--- WHAT YOU NEED TO DO ---
• 1. List each function name that the kernel thread writes with an empty pair of parentheses, giving each name once.
• 2. Copy the kernel thread, everything from "I don't think" down to "try this patch?", switching every "userspace" to "user space".

--- GIVEN PASSAGE ---
I don't think that can be it, because the stack traces show that crc_t10dif_mod_init() is blocked on crypto_register_notifier(). So it never got to crypto_alloc_shash().
I'm more inclined to blame the fact that cryptomgr_schedule_probe() waits for the requested module to be loaded, while it holds crypto_chain.rwsem for read via blocking_notifier_call_chain().
That will deadlock if loading the requested module needs to wait for crc-t10dif.ko to also be loaded, for any reason. I don't immediately see why that would happen, as crc-t10dif.ko is a library module, not a crypto API module. Maybe userspace is serializing the module loading? It would be helpful to have a way to reproduce this.
Also, I'm guessing that crc-t10dif.ko is being inserted as a dependency of the SCSI disk module sd.ko, so blacklisting it wouldn't work.
Can you try this patch?
diff --git a/crypto/algboss.c b/crypto/algboss.c
index 535f1f87e6c1..5ebccbd6b74e 100644
--- a/crypto/algboss.c
+++ b/crypto/algboss.c
@@ -178,8 +178,6 @@ static int cryptomgr_schedule_probe(struct crypto_larval *larval)
if (IS_ERR(thread))
goto err_put_larval;
- wait_for_completion_interruptible(&larval->completion);
-
return NOTIFY_STOP;
Applying that patch seems to fix the lockup for me. I can look to try and find a minimal repro. I have other configurations that run in GCE that don't hit this lockup, so something unique about the order modules are loaded or userspace comes up sounds like a plausible trigger. OK, after some more experimentation I think the trigger here was Debian moving some of the CRYPTO_* libs into modules. Moving them back into the kernel image seems to make the problem go away. Which I guess still means there might be a bug here, but unfortunately I can't bound it within v5.5..v5.6 because the trigger wasn't a commit but a config change. I'll add another comment once I figure out what the actual config changes are. Thanks Eric. Your patch looks correct, I have no idea why I put that wait in there at all :) The actual larval users would be waiting after the notify returns anyway. Please send it to the list when you're ready. Ah, I assumed the patch was just for debugging purposes, if that's the actual fix that's fantastic. Thanks a lot! |

[Minified JSON responses]
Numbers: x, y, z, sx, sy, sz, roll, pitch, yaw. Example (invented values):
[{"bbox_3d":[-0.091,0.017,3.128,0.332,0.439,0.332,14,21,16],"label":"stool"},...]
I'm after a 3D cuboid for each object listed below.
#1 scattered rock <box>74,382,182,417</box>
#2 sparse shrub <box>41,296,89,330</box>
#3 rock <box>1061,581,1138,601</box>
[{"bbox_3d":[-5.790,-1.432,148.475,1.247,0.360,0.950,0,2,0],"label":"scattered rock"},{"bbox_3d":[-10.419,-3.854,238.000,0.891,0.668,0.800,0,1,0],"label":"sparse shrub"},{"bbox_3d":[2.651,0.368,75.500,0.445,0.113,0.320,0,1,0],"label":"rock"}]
* * *
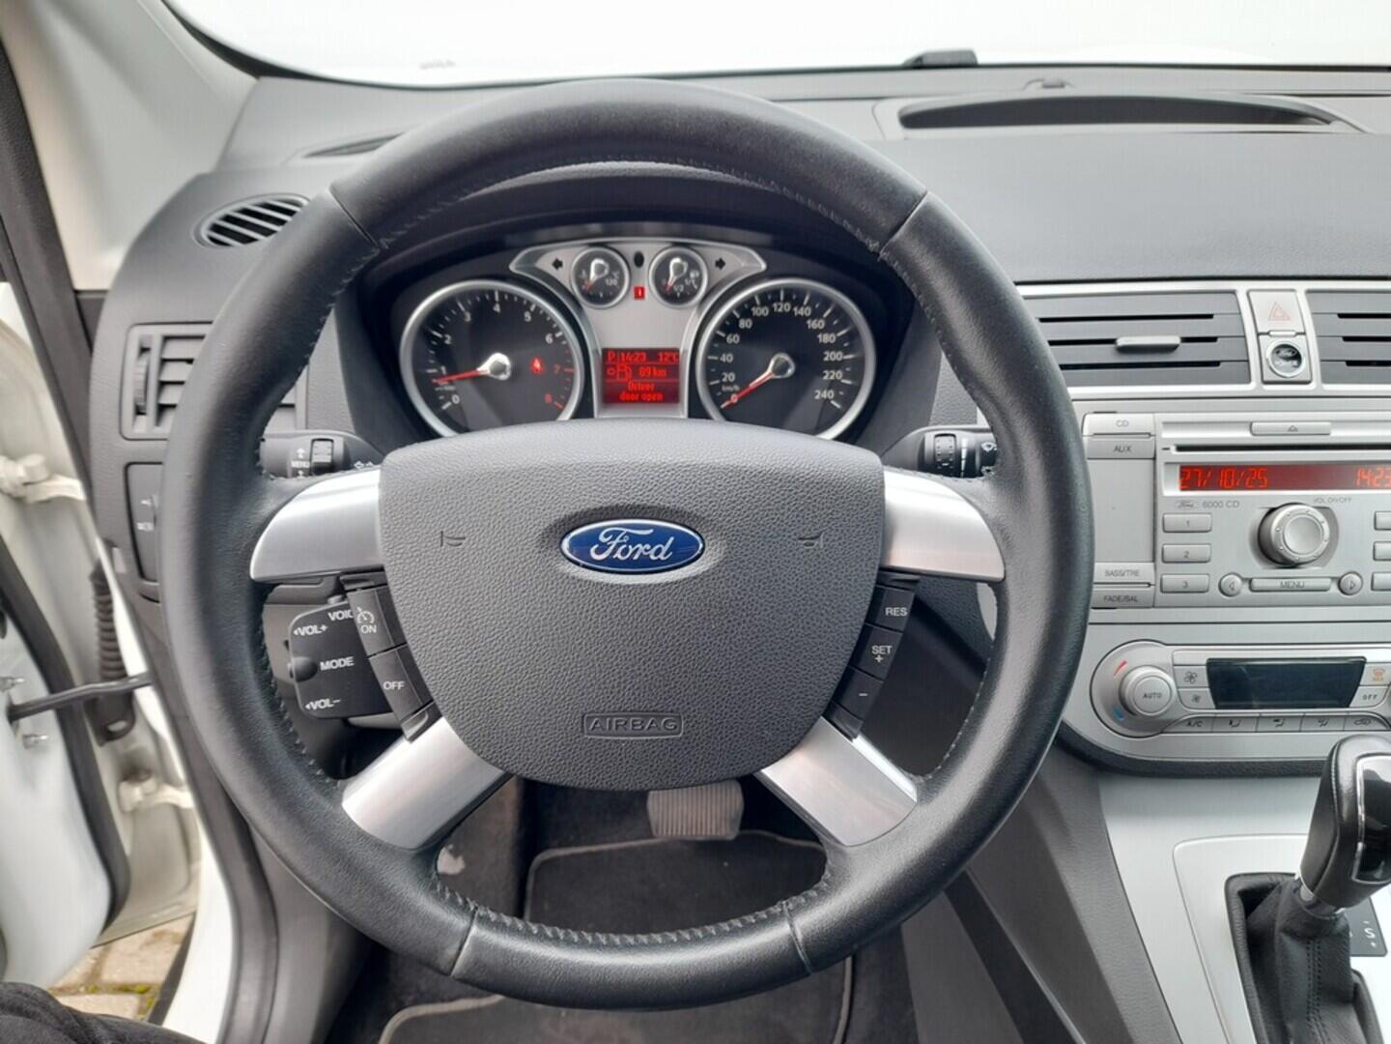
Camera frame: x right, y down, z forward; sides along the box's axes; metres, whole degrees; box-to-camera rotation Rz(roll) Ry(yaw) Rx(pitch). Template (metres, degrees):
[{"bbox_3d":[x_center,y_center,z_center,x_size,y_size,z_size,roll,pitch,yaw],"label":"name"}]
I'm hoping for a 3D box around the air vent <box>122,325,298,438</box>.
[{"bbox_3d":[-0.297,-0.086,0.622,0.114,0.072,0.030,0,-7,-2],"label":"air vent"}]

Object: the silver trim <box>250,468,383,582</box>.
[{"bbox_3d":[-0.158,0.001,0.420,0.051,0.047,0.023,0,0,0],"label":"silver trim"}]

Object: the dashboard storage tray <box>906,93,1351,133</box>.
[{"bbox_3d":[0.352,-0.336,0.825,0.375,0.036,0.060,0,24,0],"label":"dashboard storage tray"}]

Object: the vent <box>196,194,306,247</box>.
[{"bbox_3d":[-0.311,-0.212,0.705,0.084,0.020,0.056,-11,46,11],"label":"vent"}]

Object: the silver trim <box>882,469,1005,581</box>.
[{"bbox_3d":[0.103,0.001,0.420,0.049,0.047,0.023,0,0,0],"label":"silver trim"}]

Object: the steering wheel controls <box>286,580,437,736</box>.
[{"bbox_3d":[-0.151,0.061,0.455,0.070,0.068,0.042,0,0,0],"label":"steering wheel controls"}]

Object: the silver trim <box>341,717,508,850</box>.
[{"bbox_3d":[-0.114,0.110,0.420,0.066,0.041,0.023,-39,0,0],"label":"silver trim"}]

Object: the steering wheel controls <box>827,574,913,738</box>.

--- PER-TASK OUTPUTS ---
• 1. crc_t10dif_mod_init(), crypto_register_notifier(), crypto_alloc_shash(), cryptomgr_schedule_probe(), blocking_notifier_call_chain()

• 2.
I don't think that can be it, because the stack traces show that crc_t10dif_mod_init() is blocked on crypto_register_notifier(). So it never got to crypto_alloc_shash().
I'm more inclined to blame the fact that cryptomgr_schedule_probe() waits for the requested module to be loaded, while it holds crypto_chain.rwsem for read via blocking_notifier_call_chain().
That will deadlock if loading the requested module needs to wait for crc-t10dif.ko to also be loaded, for any reason. I don't immediately see why that would happen, as crc-t10dif.ko is a library module, not a crypto API module. Maybe user space is serializing the module loading? It would be helpful to have a way to reproduce this.
Also, I'm guessing that crc-t10dif.ko is being inserted as a dependency of the SCSI disk module sd.ko, so blacklisting it wouldn't work.
Can you try this patch?